Giter Site home page Giter Site logo

Stemming? about tidytext HOT 17 CLOSED

juliasilge avatar juliasilge commented on August 24, 2024 4
Stemming?

from tidytext.

Comments (17)

dgrtwo avatar dgrtwo commented on August 24, 2024 9

I think that SnowballC::wordStem already fits well with the tidy text philosophy, since it operates on a vector of tokens and returns a vector of the same length. E.g.:

library(dplyr)
library(tidytext)
library(janeaustenr)
library(SnowballC)

data_frame(txt = prideprejudice)
  unnest_tokens(word, txt) %>%
  mutate(word = wordStem(word))

I could imagine adding a stem argument to unnest_tokens as to whether it should stem the tokens afterwards, but I think that's cramming too much in that function (we could also have an argument for removing stop words, but we choose to make that a separate step).

It's possible there are other stemming algorithms that return something other than a vector, in which case we could set up tidy functions for their output (or something similar!), but I don't think it's necessary for SnowballC::wordStem.

from tidytext.

juliasilge avatar juliasilge commented on August 24, 2024 9

I'll update this here! There are several packages that implement stemming in R, including hunspell, SnowballC, and proustr. Since these all can be used with tidy data principles already, we are not going to implement any more stemming functions in tidytext as well, but I would like to include stemming in a vignette at some point so I am keeping this issue open.

from tidytext.

jhoertt avatar jhoertt commented on August 24, 2024 8

Have there been any updates on stemming in the tidytext package since this last post?

from tidytext.

jeroen avatar jeroen commented on August 24, 2024 1

The new version of hunspell works on all platforms and has zero dependencies (it bundles the libhunspell source code). The package includes a speller (hunspell_check), stemmer (hunspell_stem) and tokenizer (hunspell_parse) which can parse formats text, man, latex, html or xml.

from tidytext.

jmcastagnetto avatar jmcastagnetto commented on August 24, 2024 1

Just my very late 0.02 monetary units.

To my not so knowledgeable eyes, the hunspell results in Spanish make more sense than SnowballC. I've put an example at: https://gist.github.com/jmcastagnetto/3b0776f7558621e5d06a2a0981b20c2e

from tidytext.

juliasilge avatar juliasilge commented on August 24, 2024 1

The stemming chapter of our new book covers this topic in detail.

from tidytext.

juliasilge avatar juliasilge commented on August 24, 2024

OK, that does work nicely. (I should have looked into the function in more detail! I didn't see that it was just vectors i/o.) I lean against adding the stemming to unnest_tokens. From the initial reading I've done, it seems like the stemming algorithm in SnowballC (Porter's algorithm) is the standard/best/normal one to use, so there you go! ✔️

I think I will leave this issue open because it would be good to incorporate a stemming example into a vignette at some point.

from tidytext.

dgrtwo avatar dgrtwo commented on August 24, 2024

hunspell_parse looks very interesting! I've wanted a way to parse non-text formats like LaTeX or HTML. Until now my workaround (pasting together text, parsing with xml2, and using xml_text) is quite the hassle.

**Supplied material:**
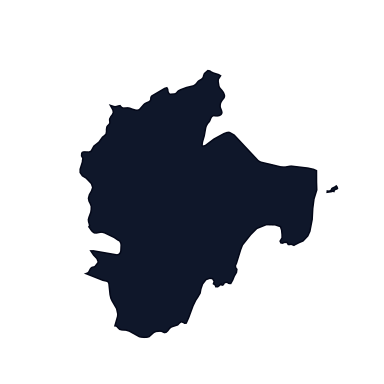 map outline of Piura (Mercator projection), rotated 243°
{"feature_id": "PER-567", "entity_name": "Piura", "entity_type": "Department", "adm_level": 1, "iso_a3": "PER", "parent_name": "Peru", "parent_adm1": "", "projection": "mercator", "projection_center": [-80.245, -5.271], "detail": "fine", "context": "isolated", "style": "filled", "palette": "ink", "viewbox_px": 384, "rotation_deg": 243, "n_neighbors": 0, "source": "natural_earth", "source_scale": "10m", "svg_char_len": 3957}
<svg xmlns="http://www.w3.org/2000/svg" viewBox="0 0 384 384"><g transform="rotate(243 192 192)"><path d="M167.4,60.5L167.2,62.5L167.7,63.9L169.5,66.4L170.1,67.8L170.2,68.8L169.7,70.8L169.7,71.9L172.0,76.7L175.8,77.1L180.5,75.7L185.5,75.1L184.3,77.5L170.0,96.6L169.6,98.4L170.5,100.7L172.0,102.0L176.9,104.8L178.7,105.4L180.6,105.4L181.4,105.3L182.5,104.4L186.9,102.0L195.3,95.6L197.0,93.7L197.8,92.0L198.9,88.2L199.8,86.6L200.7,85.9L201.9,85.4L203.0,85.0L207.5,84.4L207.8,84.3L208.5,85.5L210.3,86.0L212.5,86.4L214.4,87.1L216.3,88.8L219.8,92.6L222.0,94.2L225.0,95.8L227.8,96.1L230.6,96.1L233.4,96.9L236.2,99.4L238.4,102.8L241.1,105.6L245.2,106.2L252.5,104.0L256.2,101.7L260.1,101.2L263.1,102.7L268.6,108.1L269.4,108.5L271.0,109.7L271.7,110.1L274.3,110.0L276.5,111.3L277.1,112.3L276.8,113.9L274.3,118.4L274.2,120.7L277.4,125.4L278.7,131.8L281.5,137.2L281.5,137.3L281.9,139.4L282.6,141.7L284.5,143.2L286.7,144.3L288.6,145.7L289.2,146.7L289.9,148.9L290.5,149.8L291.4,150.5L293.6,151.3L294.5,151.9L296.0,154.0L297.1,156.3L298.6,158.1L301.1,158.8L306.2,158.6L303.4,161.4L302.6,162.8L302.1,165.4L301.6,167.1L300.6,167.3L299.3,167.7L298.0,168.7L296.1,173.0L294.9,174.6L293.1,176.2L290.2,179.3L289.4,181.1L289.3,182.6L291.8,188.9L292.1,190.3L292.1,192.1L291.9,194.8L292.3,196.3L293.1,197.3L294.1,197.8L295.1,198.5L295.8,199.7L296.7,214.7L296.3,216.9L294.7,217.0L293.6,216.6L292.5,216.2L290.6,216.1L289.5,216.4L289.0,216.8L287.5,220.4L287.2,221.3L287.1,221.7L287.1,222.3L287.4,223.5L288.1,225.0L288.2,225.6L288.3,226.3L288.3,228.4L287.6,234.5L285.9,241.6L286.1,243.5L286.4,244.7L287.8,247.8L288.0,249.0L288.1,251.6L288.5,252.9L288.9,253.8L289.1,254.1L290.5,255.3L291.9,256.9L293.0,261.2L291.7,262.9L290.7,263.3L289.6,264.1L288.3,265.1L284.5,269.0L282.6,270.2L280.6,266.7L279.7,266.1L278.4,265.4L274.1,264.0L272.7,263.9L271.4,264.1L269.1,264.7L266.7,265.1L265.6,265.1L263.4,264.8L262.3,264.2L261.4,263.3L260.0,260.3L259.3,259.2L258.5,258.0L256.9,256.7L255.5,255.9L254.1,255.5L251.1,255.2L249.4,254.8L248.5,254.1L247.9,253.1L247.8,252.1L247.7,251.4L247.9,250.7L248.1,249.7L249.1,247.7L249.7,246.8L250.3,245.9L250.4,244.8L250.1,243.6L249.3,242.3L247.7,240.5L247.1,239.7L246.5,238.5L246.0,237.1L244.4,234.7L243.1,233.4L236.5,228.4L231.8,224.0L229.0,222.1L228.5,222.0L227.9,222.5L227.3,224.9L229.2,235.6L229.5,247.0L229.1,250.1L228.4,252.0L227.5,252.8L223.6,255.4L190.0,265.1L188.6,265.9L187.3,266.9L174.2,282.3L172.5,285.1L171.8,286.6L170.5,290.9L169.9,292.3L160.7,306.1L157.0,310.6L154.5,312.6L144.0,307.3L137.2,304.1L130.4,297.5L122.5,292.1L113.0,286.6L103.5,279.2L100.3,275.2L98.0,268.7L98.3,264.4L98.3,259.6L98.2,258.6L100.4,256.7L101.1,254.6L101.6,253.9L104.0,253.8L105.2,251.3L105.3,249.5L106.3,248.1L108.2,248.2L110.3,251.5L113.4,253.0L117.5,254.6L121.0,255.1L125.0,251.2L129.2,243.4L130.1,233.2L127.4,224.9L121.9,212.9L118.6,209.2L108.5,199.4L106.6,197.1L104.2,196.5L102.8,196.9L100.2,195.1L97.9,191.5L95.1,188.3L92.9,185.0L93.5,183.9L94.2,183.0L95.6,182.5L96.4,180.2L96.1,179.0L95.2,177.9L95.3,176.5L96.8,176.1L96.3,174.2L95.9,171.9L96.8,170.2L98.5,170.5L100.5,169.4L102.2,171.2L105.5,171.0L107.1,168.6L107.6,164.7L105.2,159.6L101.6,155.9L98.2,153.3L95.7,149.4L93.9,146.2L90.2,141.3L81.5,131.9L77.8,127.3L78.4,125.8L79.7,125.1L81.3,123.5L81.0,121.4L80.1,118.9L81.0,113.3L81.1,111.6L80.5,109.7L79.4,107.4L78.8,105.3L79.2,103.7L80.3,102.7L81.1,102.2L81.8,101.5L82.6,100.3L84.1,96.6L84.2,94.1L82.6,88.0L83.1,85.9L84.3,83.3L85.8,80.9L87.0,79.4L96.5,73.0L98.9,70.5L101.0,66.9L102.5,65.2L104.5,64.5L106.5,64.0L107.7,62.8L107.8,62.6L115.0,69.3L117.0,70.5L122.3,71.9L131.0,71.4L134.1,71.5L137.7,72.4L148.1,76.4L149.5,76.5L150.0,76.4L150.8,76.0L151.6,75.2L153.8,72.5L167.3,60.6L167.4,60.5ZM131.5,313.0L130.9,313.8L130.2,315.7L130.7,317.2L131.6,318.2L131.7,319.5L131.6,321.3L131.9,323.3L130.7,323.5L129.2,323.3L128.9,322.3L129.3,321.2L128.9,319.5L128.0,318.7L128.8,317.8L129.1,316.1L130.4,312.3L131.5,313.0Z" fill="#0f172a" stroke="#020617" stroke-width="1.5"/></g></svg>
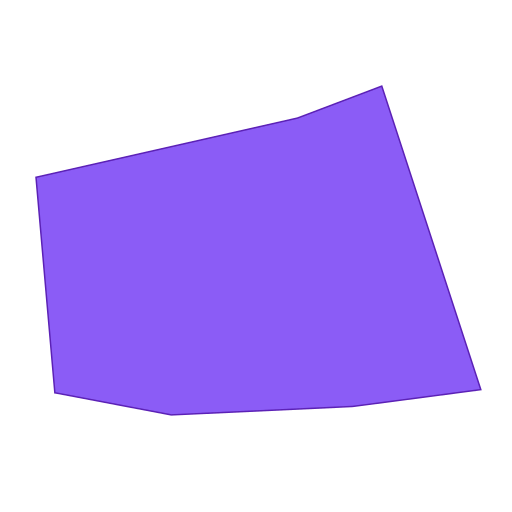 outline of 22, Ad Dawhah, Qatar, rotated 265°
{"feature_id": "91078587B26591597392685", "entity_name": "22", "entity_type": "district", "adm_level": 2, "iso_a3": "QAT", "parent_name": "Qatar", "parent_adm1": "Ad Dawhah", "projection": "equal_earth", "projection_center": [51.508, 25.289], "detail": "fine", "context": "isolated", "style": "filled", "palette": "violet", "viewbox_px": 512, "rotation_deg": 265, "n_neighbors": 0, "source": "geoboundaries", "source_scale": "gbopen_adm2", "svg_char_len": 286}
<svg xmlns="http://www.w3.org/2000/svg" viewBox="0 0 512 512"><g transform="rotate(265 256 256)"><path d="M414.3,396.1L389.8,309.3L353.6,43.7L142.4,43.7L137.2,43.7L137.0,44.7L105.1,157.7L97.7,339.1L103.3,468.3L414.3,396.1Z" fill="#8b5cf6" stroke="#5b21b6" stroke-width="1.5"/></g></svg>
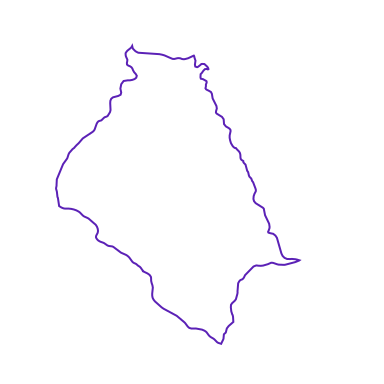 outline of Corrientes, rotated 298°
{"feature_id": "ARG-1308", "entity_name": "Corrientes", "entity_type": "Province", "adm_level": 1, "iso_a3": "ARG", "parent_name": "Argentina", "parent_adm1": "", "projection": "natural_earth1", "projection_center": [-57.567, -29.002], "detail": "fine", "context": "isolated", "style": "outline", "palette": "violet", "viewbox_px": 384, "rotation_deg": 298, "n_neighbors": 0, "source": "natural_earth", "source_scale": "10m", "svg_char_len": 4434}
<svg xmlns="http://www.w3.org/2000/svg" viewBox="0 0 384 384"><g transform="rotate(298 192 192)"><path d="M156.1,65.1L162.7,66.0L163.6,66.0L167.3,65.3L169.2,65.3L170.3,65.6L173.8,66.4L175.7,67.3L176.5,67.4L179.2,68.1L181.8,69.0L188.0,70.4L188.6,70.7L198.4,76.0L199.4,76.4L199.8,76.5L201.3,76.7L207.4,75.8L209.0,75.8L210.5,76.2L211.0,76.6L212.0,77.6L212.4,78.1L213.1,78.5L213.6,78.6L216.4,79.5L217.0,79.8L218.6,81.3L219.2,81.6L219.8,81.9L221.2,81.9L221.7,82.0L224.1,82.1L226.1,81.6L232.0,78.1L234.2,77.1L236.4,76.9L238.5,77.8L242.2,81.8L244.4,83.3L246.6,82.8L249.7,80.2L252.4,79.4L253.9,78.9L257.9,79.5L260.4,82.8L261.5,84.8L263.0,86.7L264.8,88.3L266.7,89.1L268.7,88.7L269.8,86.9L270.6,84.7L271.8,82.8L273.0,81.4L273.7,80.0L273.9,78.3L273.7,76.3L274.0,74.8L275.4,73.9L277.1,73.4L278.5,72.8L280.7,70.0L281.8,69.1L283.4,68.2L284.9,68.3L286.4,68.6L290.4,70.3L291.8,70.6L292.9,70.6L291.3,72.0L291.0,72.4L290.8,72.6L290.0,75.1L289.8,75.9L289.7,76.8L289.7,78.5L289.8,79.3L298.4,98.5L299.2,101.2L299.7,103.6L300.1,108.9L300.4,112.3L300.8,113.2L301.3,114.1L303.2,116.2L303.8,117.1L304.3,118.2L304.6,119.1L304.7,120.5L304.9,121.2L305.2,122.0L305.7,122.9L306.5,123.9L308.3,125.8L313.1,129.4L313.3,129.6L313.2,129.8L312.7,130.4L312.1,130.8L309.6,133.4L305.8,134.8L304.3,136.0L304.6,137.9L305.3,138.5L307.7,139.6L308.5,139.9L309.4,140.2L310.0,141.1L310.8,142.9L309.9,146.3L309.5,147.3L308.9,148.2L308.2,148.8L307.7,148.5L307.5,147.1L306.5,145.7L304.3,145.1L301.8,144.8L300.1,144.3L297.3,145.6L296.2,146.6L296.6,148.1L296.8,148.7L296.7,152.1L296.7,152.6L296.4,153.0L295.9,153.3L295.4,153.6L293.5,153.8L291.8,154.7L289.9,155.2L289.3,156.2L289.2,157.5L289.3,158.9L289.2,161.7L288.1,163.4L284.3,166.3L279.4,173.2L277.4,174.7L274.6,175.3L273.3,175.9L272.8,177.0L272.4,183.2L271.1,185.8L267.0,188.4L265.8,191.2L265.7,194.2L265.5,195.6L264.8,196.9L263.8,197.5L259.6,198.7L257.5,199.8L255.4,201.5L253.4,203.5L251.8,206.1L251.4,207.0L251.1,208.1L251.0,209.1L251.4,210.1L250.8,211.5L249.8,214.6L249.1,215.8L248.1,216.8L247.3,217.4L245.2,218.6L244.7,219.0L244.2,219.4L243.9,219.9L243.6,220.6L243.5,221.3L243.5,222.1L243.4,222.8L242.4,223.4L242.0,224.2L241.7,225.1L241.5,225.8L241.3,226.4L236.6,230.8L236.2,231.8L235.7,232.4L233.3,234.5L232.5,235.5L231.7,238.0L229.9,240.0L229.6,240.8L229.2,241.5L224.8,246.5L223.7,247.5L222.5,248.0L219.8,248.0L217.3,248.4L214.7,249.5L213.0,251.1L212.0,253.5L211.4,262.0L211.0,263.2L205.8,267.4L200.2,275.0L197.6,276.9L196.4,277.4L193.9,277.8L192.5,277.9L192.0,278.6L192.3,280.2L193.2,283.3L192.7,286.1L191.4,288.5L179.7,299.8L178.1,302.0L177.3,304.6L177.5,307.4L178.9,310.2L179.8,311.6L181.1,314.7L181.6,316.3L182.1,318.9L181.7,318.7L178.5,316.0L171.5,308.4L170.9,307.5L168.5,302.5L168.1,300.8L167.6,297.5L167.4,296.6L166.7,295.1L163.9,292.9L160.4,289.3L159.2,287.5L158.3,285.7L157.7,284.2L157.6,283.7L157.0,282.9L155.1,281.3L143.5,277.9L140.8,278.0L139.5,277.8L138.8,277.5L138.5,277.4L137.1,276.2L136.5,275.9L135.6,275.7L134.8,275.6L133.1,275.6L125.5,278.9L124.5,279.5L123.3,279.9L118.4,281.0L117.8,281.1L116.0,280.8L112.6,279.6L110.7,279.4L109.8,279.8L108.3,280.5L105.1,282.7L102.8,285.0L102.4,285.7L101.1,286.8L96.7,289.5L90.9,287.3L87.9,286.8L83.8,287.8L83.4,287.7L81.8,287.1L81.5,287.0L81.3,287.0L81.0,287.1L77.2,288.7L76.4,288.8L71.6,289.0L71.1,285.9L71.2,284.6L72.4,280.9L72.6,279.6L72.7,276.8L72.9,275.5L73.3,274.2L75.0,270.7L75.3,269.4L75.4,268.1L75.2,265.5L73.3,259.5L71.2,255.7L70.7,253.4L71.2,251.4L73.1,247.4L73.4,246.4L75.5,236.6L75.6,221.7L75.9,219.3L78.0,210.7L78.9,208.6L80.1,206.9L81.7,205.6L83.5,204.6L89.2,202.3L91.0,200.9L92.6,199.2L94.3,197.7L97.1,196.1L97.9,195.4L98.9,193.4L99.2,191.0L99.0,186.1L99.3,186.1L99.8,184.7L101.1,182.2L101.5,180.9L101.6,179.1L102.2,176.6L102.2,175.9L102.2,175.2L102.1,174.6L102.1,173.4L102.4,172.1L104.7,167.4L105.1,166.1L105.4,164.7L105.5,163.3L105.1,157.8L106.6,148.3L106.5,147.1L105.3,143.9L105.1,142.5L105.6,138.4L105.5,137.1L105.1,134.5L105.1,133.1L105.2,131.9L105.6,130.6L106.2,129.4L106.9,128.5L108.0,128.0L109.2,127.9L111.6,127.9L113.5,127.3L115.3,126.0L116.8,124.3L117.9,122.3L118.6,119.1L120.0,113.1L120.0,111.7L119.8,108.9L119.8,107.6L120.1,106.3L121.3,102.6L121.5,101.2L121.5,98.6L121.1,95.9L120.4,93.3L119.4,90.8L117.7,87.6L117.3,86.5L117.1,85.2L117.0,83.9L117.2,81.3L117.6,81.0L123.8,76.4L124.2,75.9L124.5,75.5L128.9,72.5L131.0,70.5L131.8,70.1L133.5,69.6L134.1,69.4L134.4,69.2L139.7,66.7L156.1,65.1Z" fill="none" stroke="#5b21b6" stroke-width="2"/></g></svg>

**Set problem:**
Repeat the tidytext stemming thread above word for word, from "To my not so" up to and including "topic in detail.".

**Expected answer:**
To my not so knowledgeable eyes, the hunspell results in Spanish make more sense than SnowballC. I've put an example at: https://gist.github.com/jmcastagnetto/3b0776f7558621e5d06a2a0981b20c2e

from tidytext.

juliasilge avatar juliasilge commented on August 24, 2024 1

The stemming chapter of our new book covers this topic in detail.